* TASK STATEMENT: All lines below containing the string "Bovy" are to be copied.

[Stored data entries]
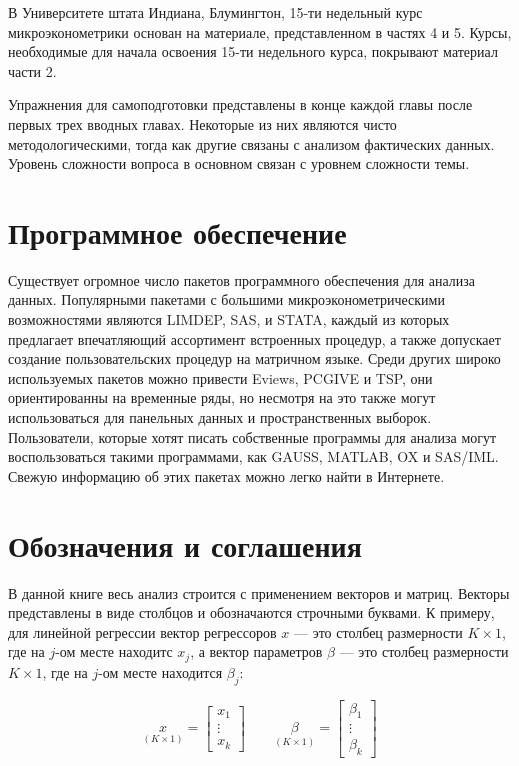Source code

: 	
	
В Университете штата Индиана, Блумингтон, 15-ти недельный курс микроэконометрики основан на материале, представленном в частях 4 и 5. Курсы, необходимые для начала  освоения 15-ти недельного курса, покрывают материал части 2.

Упражнения для самоподготовки представлены в конце каждой главы после первых трех вводных главах. Некоторые из них являются чисто методологическими, тогда как другие связаны с анализом фактических данных. Уровень сложности вопроса в основном связан с уровнем сложности темы.
	
\section{Программное обеспечение}

Существует огромное число пакетов программного обеспечения для анализа данных. Популярными пакетами с большими микроэконометрическими возможностями являются LIMDEP, SAS, и STATA, каждый из которых предлагает впечатляющий ассортимент встроенных процедур, а также допускает создание пользовательских процедур на матричном языке. Среди других широко используемых пакетов можно привести Eviews, PCGIVE и TSP,  они ориентированны на временные ряды, но несмотря на это  также могут использоваться для панельных данных и пространственных выборок. Пользователи, которые хотят писать собственные программы для анализа могут воспользоваться такими программами, как GAUSS, MATLAB, OX и SAS/IML. Свежую информацию об этих пакетах можно легко найти в Интернете.

\section{Обозначения и соглашения}

В данной книге весь анализ строится с применением векторов и матриц.
Векторы представлены в виде столбцов и обозначаются строчными буквами. К примеру, для линейной регрессии вектор регрессоров $ x $ --- это столбец размерности $ K \times 1 $, где на $j$-ом месте находитс $ x_{j} $, а вектор параметров $\beta$ --- это столбец размерности $ K \times 1 $, где на $j$-ом месте находится $ \beta_{j} $:

\[
\underset{(K\times1)}{x} = \begin{bmatrix} x_{1} \\ \vdots \\ x_{k} \end{bmatrix} \qquad 
\underset{(K\times1)}{\beta} = \begin{bmatrix} \beta_{1} \\ \vdots \\ \beta_{k} \end{bmatrix}
\]
	
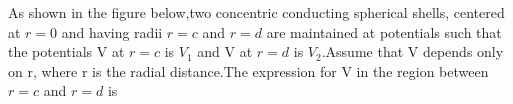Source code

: \iffalse
    \title{Assignment}
    \author{EE24BTECH11039}
    \section{ee}
    \chapter{2022}
  \fi
\item As shown in the figure below,two concentric conducting spherical shells, centered at $r=0 $ and having radii  $r=c$ and $r=d $ are maintained at potentials such that the potentials V at $r=c$ is $V_1$ and V at $r =d$ is $V_2$.Assume that V depends only on r, where r is the radial distance.The expression for V in the region between $r=c$ and $r=d$ is 

\begin{figure}[h]
\centering
{}%
\end{figure}

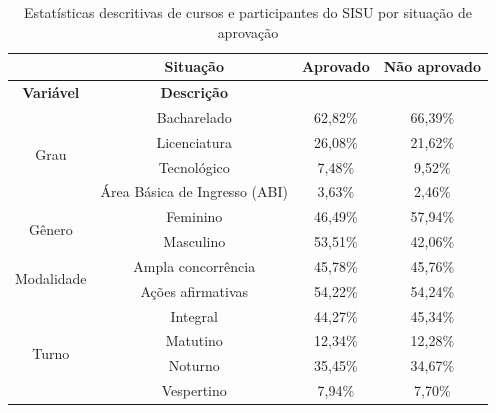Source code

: \begin{table}[h]
    \centering
    \begin{tabular}{cccc}
    \hline
    \textbf{}                   & \textbf{Situação}             & Aprovado  & Não aprovado \\ \hline
    \textbf{Variável}           & \textbf{Descrição}            & \textbf{} & \textbf{}    \\ \hline
    \multirow{4}{*}{Grau}       & Bacharelado                   & 62,82\%   & 66,39\%      \\ \cline{2-4} 
                                & Licenciatura                  & 26,08\%   & 21,62\%      \\ \cline{2-4} 
                                & Tecnológico                   & 7,48\%    & 9,52\%       \\ \cline{2-4} 
                                & Área Básica de Ingresso (ABI) & 3,63\%    & 2,46\%       \\ \hline
    \multirow{2}{*}{Gênero}     & Feminino                      & 46,49\%   & 57,94\%      \\ \cline{2-4} 
                                & Masculino                     & 53,51\%   & 42,06\%      \\ \hline
    \multirow{2}{*}{Modalidade} & Ampla concorrência            & 45,78\%   & 45,76\%      \\ \cline{2-4} 
                                & Ações afirmativas             & 54,22\%   & 54,24\%      \\ \hline
    \multirow{4}{*}{Turno}      & Integral                      & 44,27\%   & 45,34\%      \\ \cline{2-4} 
                                & Matutino                      & 12,34\%   & 12,28\%      \\ \cline{2-4} 
                                & Noturno                       & 35,45\%   & 34,67\%      \\ \cline{2-4} 
                                & Vespertino                    & 7,94\%    & 7,70\%       \\ \hline
    \end{tabular}
    \caption{Estatísticas descritivas de cursos e participantes do SISU por situação de aprovação}
    \label{tab:estatistica-sisu}
    \end{table}

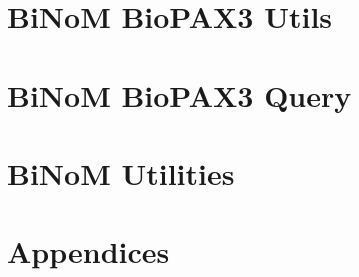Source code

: \documentclass[11pt]{article}
\begin{document}
\section{BiNoM BioPAX3 Utils}

\clearpage

\section{BiNoM BioPAX3 Query}

\clearpage

\section{BiNoM Utilities}

\clearpage

\section{Appendices}


\clearpage


\end{document}
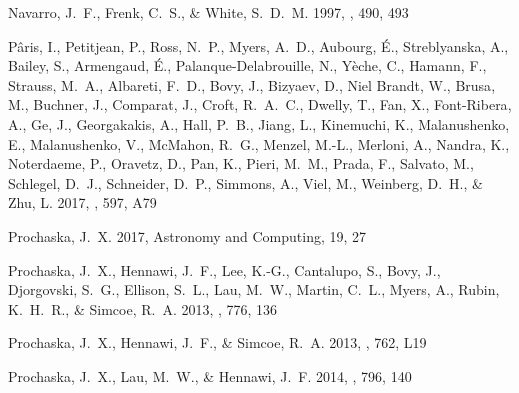 \documentclass[iop]{emulateapj}
\begin{document}
\begin{thebibliography}{61}
{Navarro}, J.~F., {Frenk}, C.~S., \& {White}, S.~D.~M. 1997, \apj, 490, 493

{P{\^a}ris}, I., {Petitjean}, P., {Ross}, N.~P., {Myers}, A.~D., {Aubourg},
  {\'E}., {Streblyanska}, A., {Bailey}, S., {Armengaud}, {\'E}.,
  {Palanque-Delabrouille}, N., {Y{\`e}che}, C., {Hamann}, F., {Strauss}, M.~A.,
  {Albareti}, F.~D., {Bovy}, J., {Bizyaev}, D., {Niel Brandt}, W., {Brusa}, M.,
  {Buchner}, J., {Comparat}, J., {Croft}, R.~A.~C., {Dwelly}, T., {Fan}, X.,
  {Font-Ribera}, A., {Ge}, J., {Georgakakis}, A., {Hall}, P.~B., {Jiang}, L.,
  {Kinemuchi}, K., {Malanushenko}, E., {Malanushenko}, V., {McMahon}, R.~G.,
  {Menzel}, M.-L., {Merloni}, A., {Nandra}, K., {Noterdaeme}, P., {Oravetz},
  D., {Pan}, K., {Pieri}, M.~M., {Prada}, F., {Salvato}, M., {Schlegel}, D.~J.,
  {Schneider}, D.~P., {Simmons}, A., {Viel}, M., {Weinberg}, D.~H., \& {Zhu},
  L. 2017, \aap, 597, A79

{Prochaska}, J.~X. 2017, Astronomy and Computing, 19, 27

{Prochaska}, J.~X., {Hennawi}, J.~F., {Lee}, K.-G., {Cantalupo}, S., {Bovy},
  J., {Djorgovski}, S.~G., {Ellison}, S.~L., {Lau}, M.~W., {Martin}, C.~L.,
  {Myers}, A., {Rubin}, K.~H.~R., \& {Simcoe}, R.~A. 2013{}, \apj,
  776, 136

{Prochaska}, J.~X., {Hennawi}, J.~F., \& {Simcoe}, R.~A. 2013{},
  \apjl, 762, L19

{Prochaska}, J.~X., {Lau}, M.~W., \& {Hennawi}, J.~F. 2014, \apj, 796, 140


\end{thebibliography}
\end{document}
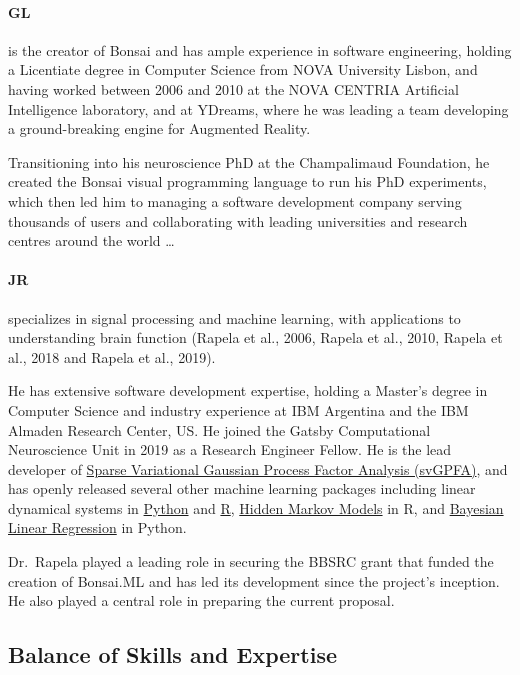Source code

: \paragraph{GL} is the creator of Bonsai and has ample experience in software engineering, holding a Licentiate degree in Computer Science from NOVA University Lisbon, and having worked between 2006 and 2010 at the NOVA CENTRIA Artificial Intelligence laboratory, and at YDreams, where he was leading a team developing a ground-breaking engine for Augmented Reality.

Transitioning into his neuroscience PhD at the Champalimaud Foundation, he created the Bonsai visual programming language to run his PhD experiments, which then led him to managing a software development company serving thousands of users and collaborating with leading universities and research centres around the world \ldots

\paragraph{JR} specializes in
signal processing and machine learning, with applications to understanding
brain function (Rapela et al., 2006, Rapela et al., 2010, Rapela et al., 2018
and Rapela et al., 2019).

He has extensive software development expertise, holding a Master’s degree in
Computer Science and industry experience at IBM Argentina and the IBM Almaden
Research Center, US.
%
He joined the Gatsby Computational Neuroscience Unit in 2019 as a Research
Engineer Fellow.
%
He is the lead developer of \href{https://github.com/joacorapela/svGPFA}{Sparse
Variational Gaussian Process Factor Analysis (svGPFA)}, and has openly released
several other machine learning packages including linear dynamical systems in
\href{https://github.com/joacorapela/ssm}{Python} and
\href{https://github.com/joacorapela/kalmanFilter}{R},
\href{https://github.com/joacorapela/hiddenMarkovModels}{Hidden Markov Models}
in R, and
\href{https://github.com/joacorapela/bayesianLinearRegression}{Bayesian Linear
Regression} in Python.

Dr.~Rapela played a leading role in securing the BBSRC grant that funded the
creation of Bonsai.ML and has led its development since the project’s
inception. He also played a central role in preparing the current proposal.

\subsection{Balance of Skills and Expertise}

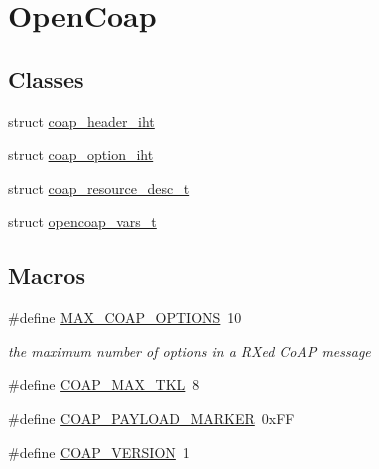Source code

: \hypertarget{group__open_coap}{}\section{Open\+Coap}
\label{group__open_coap}
\subsection*{Classes}
\begin{DoxyCompactItemize}
\item 
struct \hyperlink{structcoap__header__iht}{coap\+\_\+header\+\_\+iht}
\item 
struct \hyperlink{structcoap__option__iht}{coap\+\_\+option\+\_\+iht}
\item 
struct \hyperlink{structcoap__resource__desc__t}{coap\+\_\+resource\+\_\+desc\+\_\+t}
\item 
struct \hyperlink{structopencoap__vars__t}{opencoap\+\_\+vars\+\_\+t}
\end{DoxyCompactItemize}
\subsection*{Macros}
\begin{DoxyCompactItemize}
\item 
\#define \hyperlink{group__open_coap_ga3155afe0b07d32f0fb33faabc0ea0ec6}{M\+A\+X\+\_\+\+C\+O\+A\+P\+\_\+\+O\+P\+T\+I\+O\+NS}~10
\begin{DoxyCompactList}\small\item\em the maximum number of options in a RX\textquotesingle{}ed Co\+AP message \end{DoxyCompactList}\item 
\#define \hyperlink{group__open_coap_gac74ba1d96b0defa127ca13247884a8d4}{C\+O\+A\+P\+\_\+\+M\+A\+X\+\_\+\+T\+KL}~8
\item 
\#define \hyperlink{group__open_coap_gab4e38910080deed0a5df4aec116d3999}{C\+O\+A\+P\+\_\+\+P\+A\+Y\+L\+O\+A\+D\+\_\+\+M\+A\+R\+K\+ER}~0x\+FF
\item 
\#define \hyperlink{group__open_coap_ga0cc059ba01b6be3d8abe18cc96ab2221}{C\+O\+A\+P\+\_\+\+V\+E\+R\+S\+I\+ON}~1
\end{DoxyCompactItemize}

* TASK OUTPUT:
  {Albareti}, F.~D., {Bovy}, J., {Bizyaev}, D., {Niel Brandt}, W., {Brusa}, M.,
{Prochaska}, J.~X., {Hennawi}, J.~F., {Lee}, K.-G., {Cantalupo}, S., {Bovy},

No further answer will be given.